-- Dataset excerpts follows --

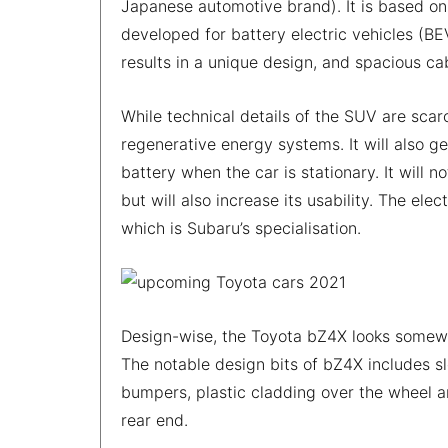
Japanese automotive brand). It is based on
developed for battery electric vehicles (BE
results in a unique design, and spacious c
While technical details of the SUV are scar
regenerative energy systems. It will also g
battery when the car is stationary. It will
but will also increase its usability. The el
which is Subaru’s specialisation.
Design-wise, the Toyota bZ4X looks somewha
The notable design bits of bZ4X includes s
bumpers, plastic cladding over the wheel a
rear end.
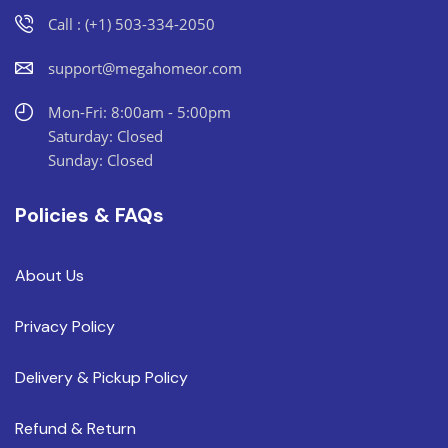
Call : (+1) 503-334-2050
support@megahomeor.com
Mon-Fri: 8:00am - 5:00pm
Saturday: Closed
Sunday: Closed
Policies & FAQs
About Us
Privacy Policy
Delivery & Pickup Policy
Refund & Return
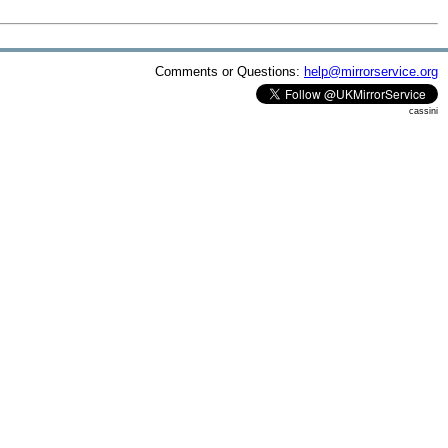
Comments or Questions:
help@mirrorservice.org
cassini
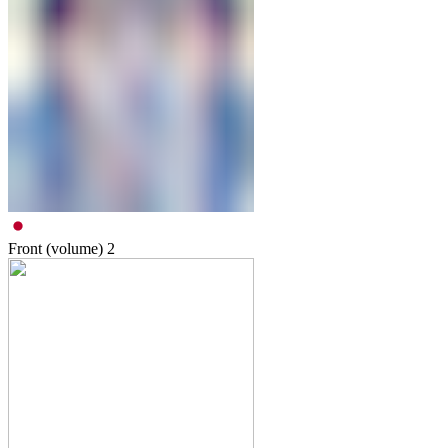
Front (volume)
2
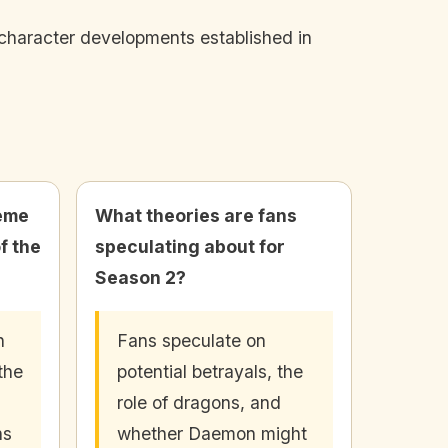
d character developments established in
heme
What theories are fans
f the
speculating about for
Season 2?
n
Fans speculate on
the
potential betrayals, the
role of dragons, and
ns
whether Daemon might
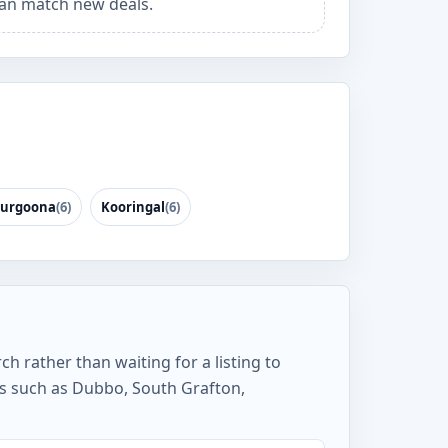
an match new deals.
urgoona
(6)
Kooringal
(6)
h rather than waiting for a listing to
s such as Dubbo, South Grafton,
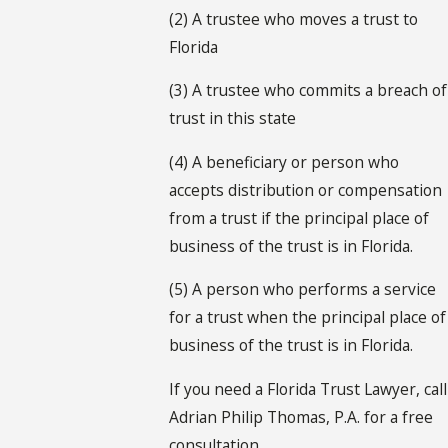
(2) A trustee who moves a trust to
Florida
(3) A trustee who commits a breach of
trust in this state
(4) A beneficiary or person who
accepts distribution or compensation
from a trust if the principal place of
business of the trust is in Florida.
(5) A person who performs a service
for a trust when the principal place of
business of the trust is in Florida.
If you need a Florida Trust Lawyer, call
Adrian Philip Thomas, P.A. for a free
consultation.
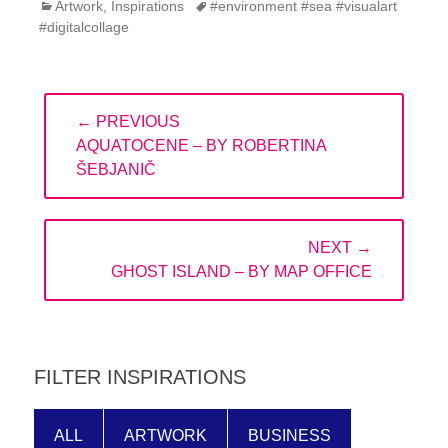
Categories
Tags
Artwork
,
Inspirations
#environment #sea #visualart
#digitalcollage
Post
← PREVIOUS
navigation
PREVIOUS
AQUATOCENE – BY ROBERTINA
POST:
ŠEBJANIČ
NEXT →
NEXT
GHOST ISLAND – BY MAP OFFICE
POST:
FILTER INSPIRATIONS
ALL
ARTWORK
BUSINESS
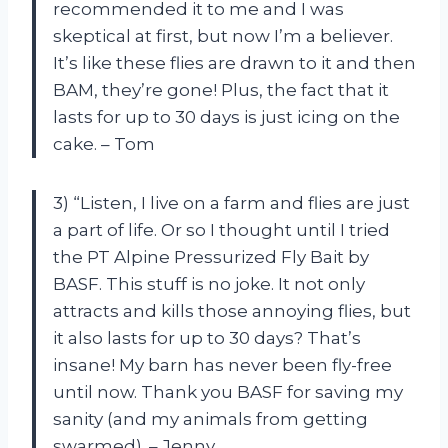
recommended it to me and I was
skeptical at first, but now I’m a believer.
It’s like these flies are drawn to it and then
BAM, they’re gone! Plus, the fact that it
lasts for up to 30 days is just icing on the
cake. – Tom
3) “Listen, I live on a farm and flies are just
a part of life. Or so I thought until I tried
the PT Alpine Pressurized Fly Bait by
BASF. This stuff is no joke. It not only
attracts and kills those annoying flies, but
it also lasts for up to 30 days? That’s
insane! My barn has never been fly-free
until now. Thank you BASF for saving my
sanity (and my animals from getting
swarmed). – Jenny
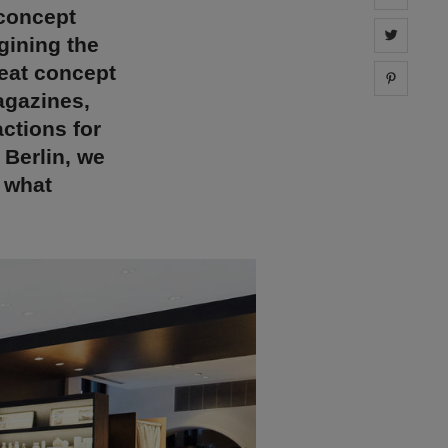
 concept
Share 
gining the
reat concept
Share 
agazines,
actions for
Berlin, we
t what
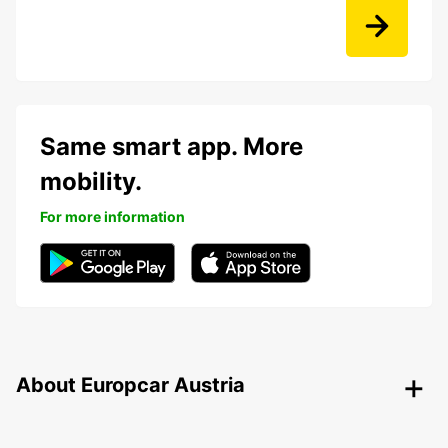
Same smart app. More
mobility.
For more information
About Europcar Austria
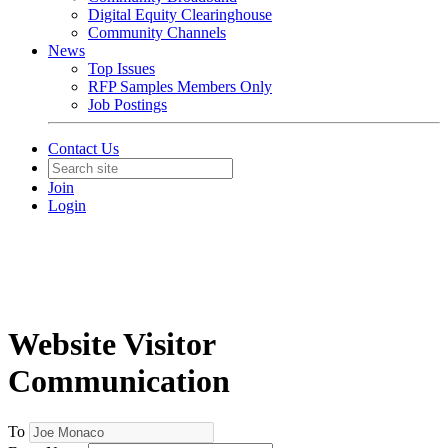
Digital Equity Clearinghouse
Community Channels
News
Top Issues
RFP Samples Members Only
Job Postings
Contact Us
Join
Login
Website Visitor
Communication
To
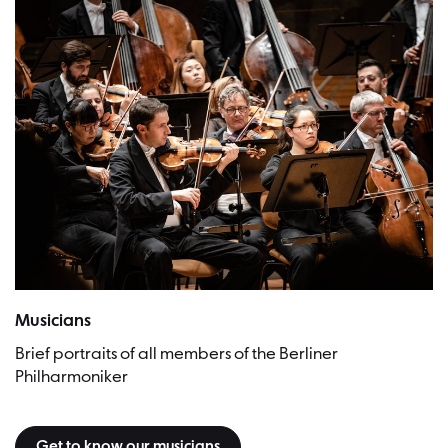
Musicians
Brief portraits of all members of the Berliner
Philharmoniker
Get to know our musicians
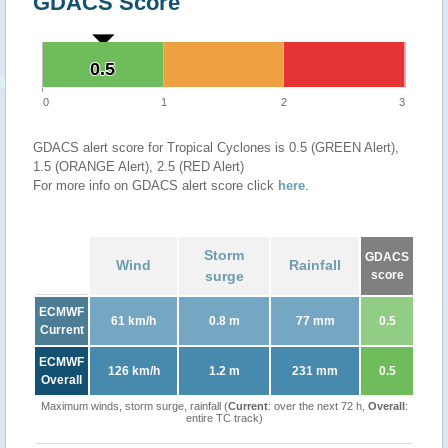
GDACS Score
0.5
0.5
0
1
2
3
GDACS alert score for Tropical Cyclones is 0.5 (GREEN Alert),
1.5 (ORANGE Alert), 2.5 (RED Alert)
For more info on GDACS alert score click
here
.
Storm
GDACS
Wind
Rainfall
surge
score
ECMWF
61 km/h
0.8 m
77 mm
0.5
Current
ECMWF
126 km/h
1.2 m
231 mm
0.5
Overall
Maximum winds, storm surge, rainfall (
Current
: over the next 72 h,
Overall
:
entire TC track)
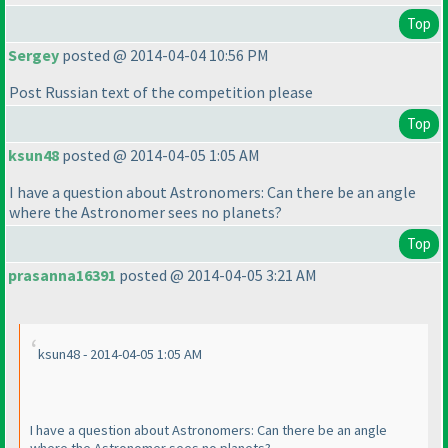
Top
Sergey
posted @ 2014-04-04 10:56 PM
Post Russian text of the competition please
Top
ksun48
posted @ 2014-04-05 1:05 AM
I have a question about Astronomers: Can there be an angle
where the Astronomer sees no planets?
Top
prasanna16391
posted @ 2014-04-05 3:21 AM
ksun48 - 2014-04-05 1:05 AM
I have a question about Astronomers: Can there be an angle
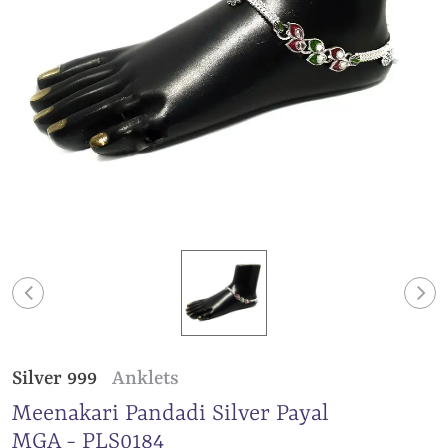
Silver 999
Anklets
Meenakari Pandadi Silver Payal
MGA - PLS0184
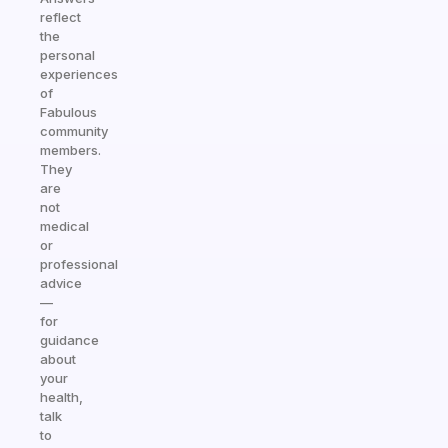
reflect
the
personal
experiences
of
Fabulous
community
members.
They
are
not
medical
or
professional
advice
—
for
guidance
about
your
health,
talk
to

-- Dataset excerpts concluded --

→ What is being asked: The lines holding the word "also" are the answer. Find them in the entries and copy them.

→ The answer:
regenerative energy systems. It will also g
but will also increase its usability. The el
it also lasts for up to 30 days? That’s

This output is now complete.